▶ _The data_

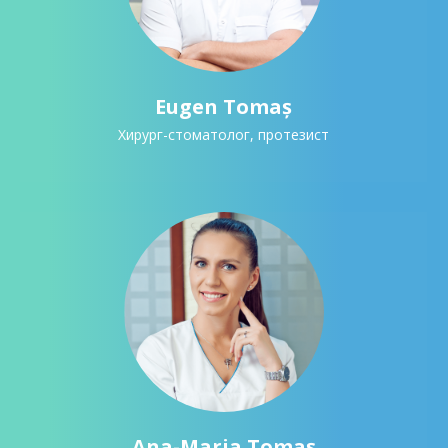
Eugen Tomaș
Хирург-стоматолог, протезист
Ana-Maria Tomaș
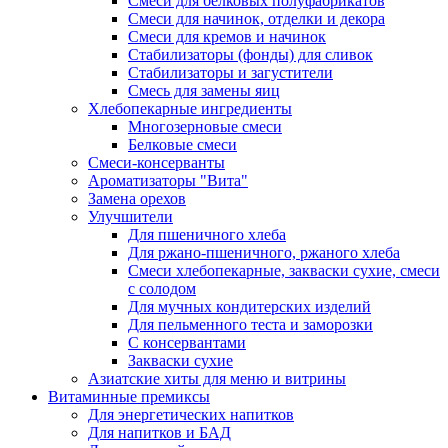
Cмеси для белковых полуфабрикатов
Смеси для начинок, отделки и декора
Смеси для кремов и начинок
Стабилизаторы (фонды) для сливок
Стабилизаторы и загустители
Смесь для замены яиц
Хлебопекарные ингредиенты
Многозерновые смеси
Белковые смеси
Смеси-консерванты
Ароматизаторы "Вита"
Замена орехов
Улучшители
Для пшеничного хлеба
Для ржано-пшеничного, ржаного хлеба
Смеси хлебопекарные, закваски сухие, смеси
с солодом
Для мучных кондитерских изделий
Для пельменного теста и заморозки
С консервантами
Закваски сухие
Азиатские хиты для меню и витрины
Витаминные премиксы
Для энергетических напитков
Для напитков и БАД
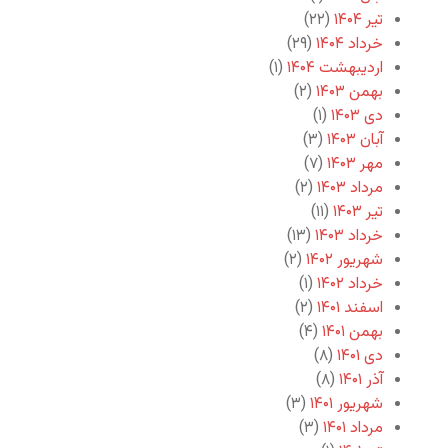
تیر ۱۴۰۴
(۲۲)
خرداد ۱۴۰۴
(۲۹)
اردیبهشت ۱۴۰۴
(۱)
بهمن ۱۴۰۳
(۲)
دی ۱۴۰۳
(۱)
آبان ۱۴۰۳
(۳)
مهر ۱۴۰۳
(۷)
مرداد ۱۴۰۳
(۲)
تیر ۱۴۰۳
(۱۱)
خرداد ۱۴۰۳
(۱۳)
شهریور ۱۴۰۲
(۲)
خرداد ۱۴۰۲
(۱)
اسفند ۱۴۰۱
(۲)
بهمن ۱۴۰۱
(۴)
دی ۱۴۰۱
(۸)
آذر ۱۴۰۱
(۸)
شهریور ۱۴۰۱
(۳)
مرداد ۱۴۰۱
(۳)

▶ _What to work on_
None of the pictures should be reproduced; all other material above must be set down exactly.

▶ _The answer_
Eugen Tomaș
Хирург-стоматолог, протезист
Ana-Maria Tomaș
Cмеси для белковых полуфабрикатов
Смеси для начинок, отделки и декора
Смеси для кремов и начинок
Стабилизаторы (фонды) для сливок
Стабилизаторы и загустители
Смесь для замены яиц
Хлебопекарные ингредиенты
Многозерновые смеси
Белковые смеси
Смеси-консерванты
Ароматизаторы "Вита"
Замена орехов
Улучшители
Для пшеничного хлеба
Для ржано-пшеничного, ржаного хлеба
Смеси хлебопекарные, закваски сухие, смеси
с солодом
Для мучных кондитерских изделий
Для пельменного теста и заморозки
С консервантами
Закваски сухие
Азиатские хиты для меню и витрины
Витаминные премиксы
Для энергетических напитков
Для напитков и БАД
تیر ۱۴۰۴
(۲۲)
خرداد ۱۴۰۴
(۲۹)
اردیبهشت ۱۴۰۴
(۱)
بهمن ۱۴۰۳
(۲)
دی ۱۴۰۳
(۱)
آبان ۱۴۰۳
(۳)
مهر ۱۴۰۳
(۷)
مرداد ۱۴۰۳
(۲)
تیر ۱۴۰۳
(۱۱)
خرداد ۱۴۰۳
(۱۳)
شهریور ۱۴۰۲
(۲)
خرداد ۱۴۰۲
(۱)
اسفند ۱۴۰۱
(۲)
بهمن ۱۴۰۱
(۴)
دی ۱۴۰۱
(۸)
آذر ۱۴۰۱
(۸)
شهریور ۱۴۰۱
(۳)
مرداد ۱۴۰۱
(۳)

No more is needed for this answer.